When I was young, ‘philosophy’ was one of those many long and difficult words that I didn’t understand – only old funny-duddies used it. Now, I am a doctor of philosophy and the word has become my friend. So what changed?
I realised I liked learning.
This is the essence of philosophy. To some extent, we are all philosophers. As young children, we learn to shout, cry and scream to get a response from parents. We quickly find out what kind of noise gets the desired response. This is a type of wisdom: using new knowledge to reach a sensible goal. You see, you really don’t have to be an old funny-duddy to show a capacity for philosophy and wisdom!
In the toy world of Lufianblid, the animals learn to listen.
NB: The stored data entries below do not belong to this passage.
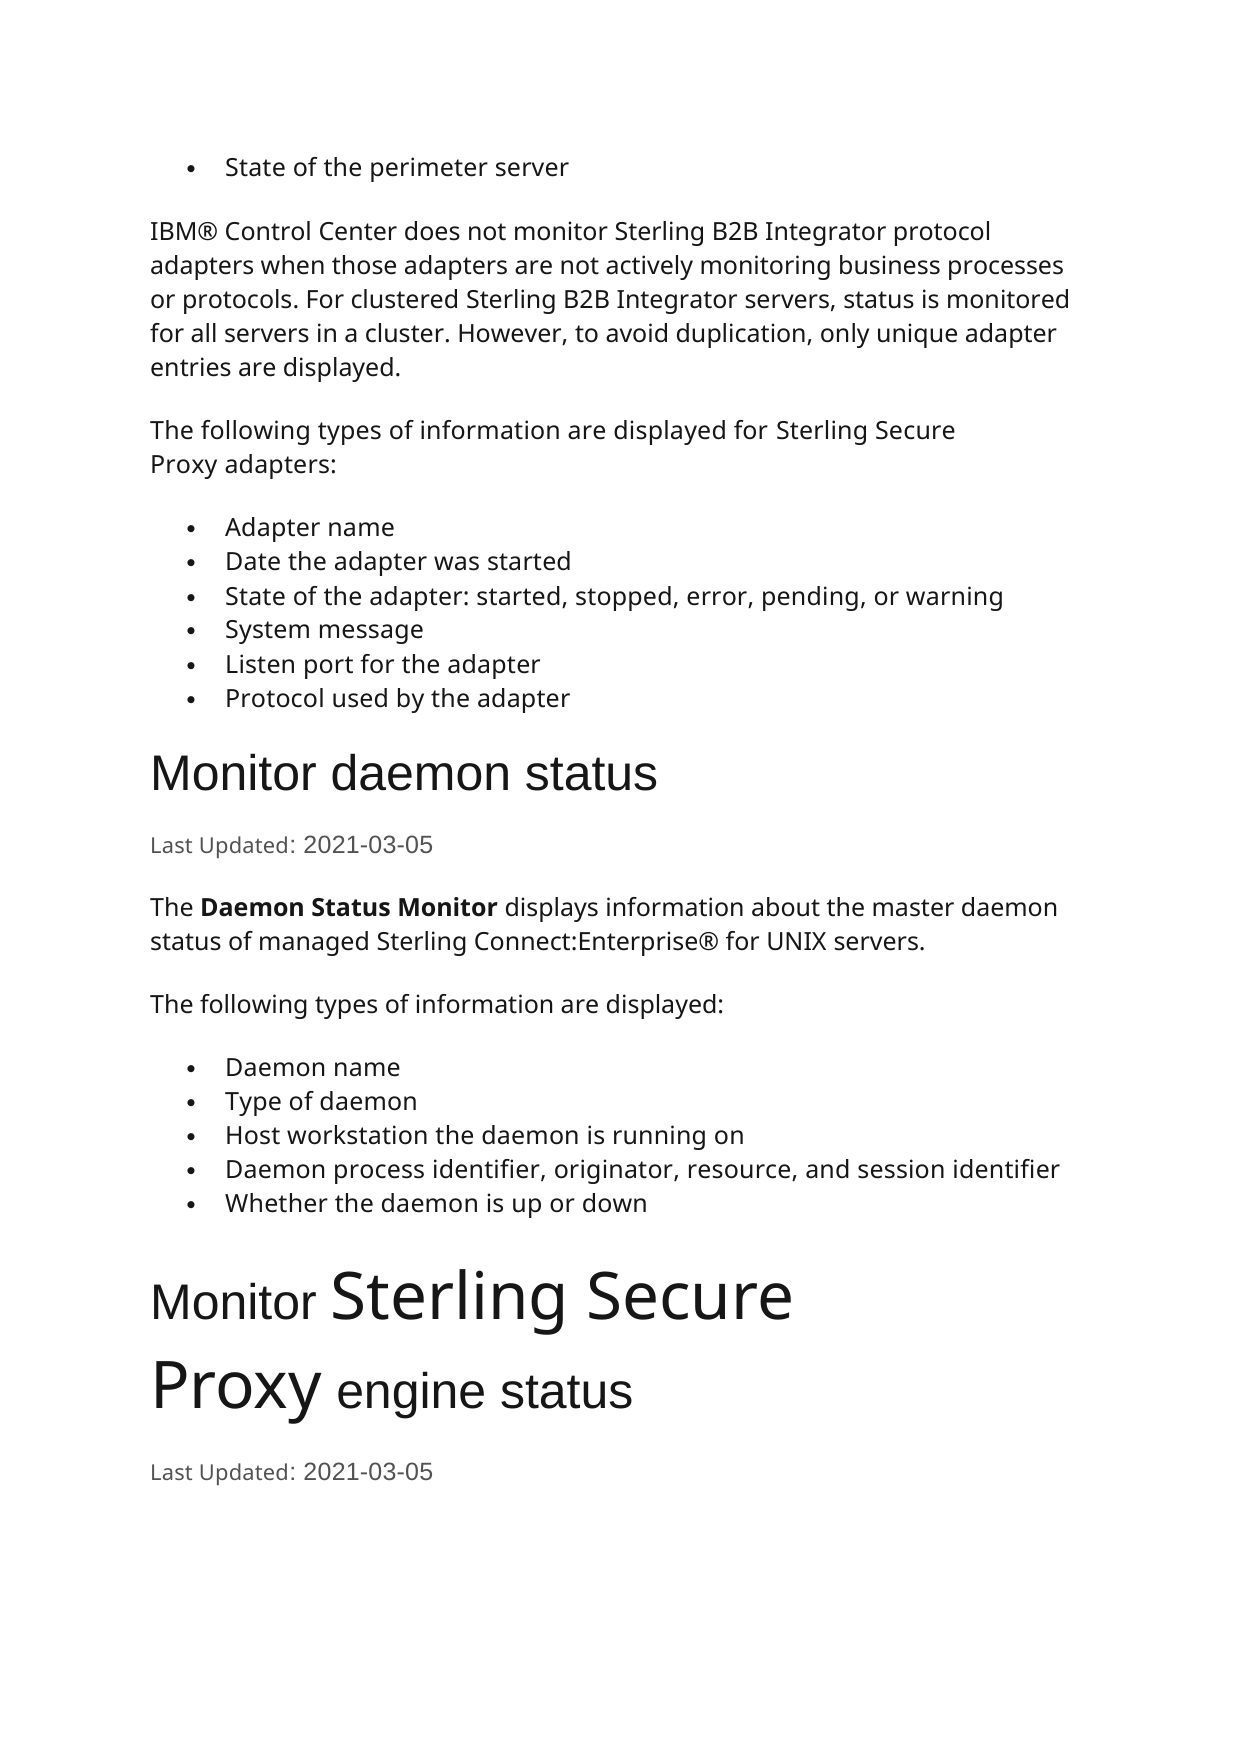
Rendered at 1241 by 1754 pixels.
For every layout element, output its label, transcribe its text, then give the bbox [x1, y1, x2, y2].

list State of the adapter: started, stopped, error, pending, or warning [187, 578, 1090, 612]
text Monitor Sterling Secure Proxy engine status [150, 1249, 1090, 1428]
list Protocol used by the adapter [187, 680, 1090, 714]
list Adapter name [187, 510, 1090, 544]
list System message [187, 612, 1090, 646]
text The following types of information are displayed: [150, 986, 1090, 1021]
list Whether the daemon is up or down [187, 1186, 1090, 1220]
text Monitor daemon status [150, 743, 1090, 801]
list Type of daemon [187, 1084, 1090, 1118]
list State of the perimeter server [187, 150, 1090, 184]
text The following types of information are displayed for Sterling Secure Proxy adapters: [150, 413, 1090, 481]
list Host workstation the daemon is running on [187, 1118, 1090, 1152]
list Daemon name [187, 1050, 1090, 1084]
text Last Updated: 2021-03-05 [150, 1457, 1090, 1487]
list Daemon process identifier, originator, resource, and session identifier [187, 1152, 1090, 1186]
text Last Updated: 2021-03-05 [150, 830, 1090, 860]
text IBM® Control Center does not monitor Sterling B2B Integrator protocol adapters when those adapters are not actively monitoring business processes or protocols. For clustered Sterling B2B Integrator servers, status is monitored for all servers in a cluster. However, to avoid duplication, only unique adapter entries are displayed. [150, 213, 1090, 383]
list Date the adapter was started [187, 544, 1090, 578]
text The Daemon Status Monitor displays information about the master daemon status of managed Sterling Connect:Enterprise® for UNIX servers. [150, 889, 1090, 957]
list Listen port for the adapter [187, 646, 1090, 680]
They learn to think. They start asking questions.
In the human world of Felacynn, the humans assume they have all the answers. They want to use their knowledge – and not always for the well-being of the world.
Which world do you think has the greater philosophers?
As you read the story, you’ll find yourself saying, “But why do they want to do that?”, and “Why don’t they just …?”
I won’t give you all the answers, because I want you to find them out for yourself. I’m sure if you read the book, you’ll be able to discuss possible answers with family and friends – and perhaps find more info on the Net.
So, have fun with philosophy: learn to love to learn!
I do hope you enjoy the story,
P.S. Have a look at some of the quizzes. Ask your friends about them.
There's more than one way to see the world
It’s difficult to see this map and not be provoked into asking questions and making observations. The obvious question is “Why is the world upside down?” Well, it isn’t. You are simply making the assumption that this map should be printed like nearly all other maps – with north at the top. But why? Some people may make comparisons with what they know about the world: “India can’t be that small!”, or “Wow, look at the size of Russia!”. In the world of Lufianblid, the toys will make the humans of Felacynn (and perhaps you, too) question their assumptions.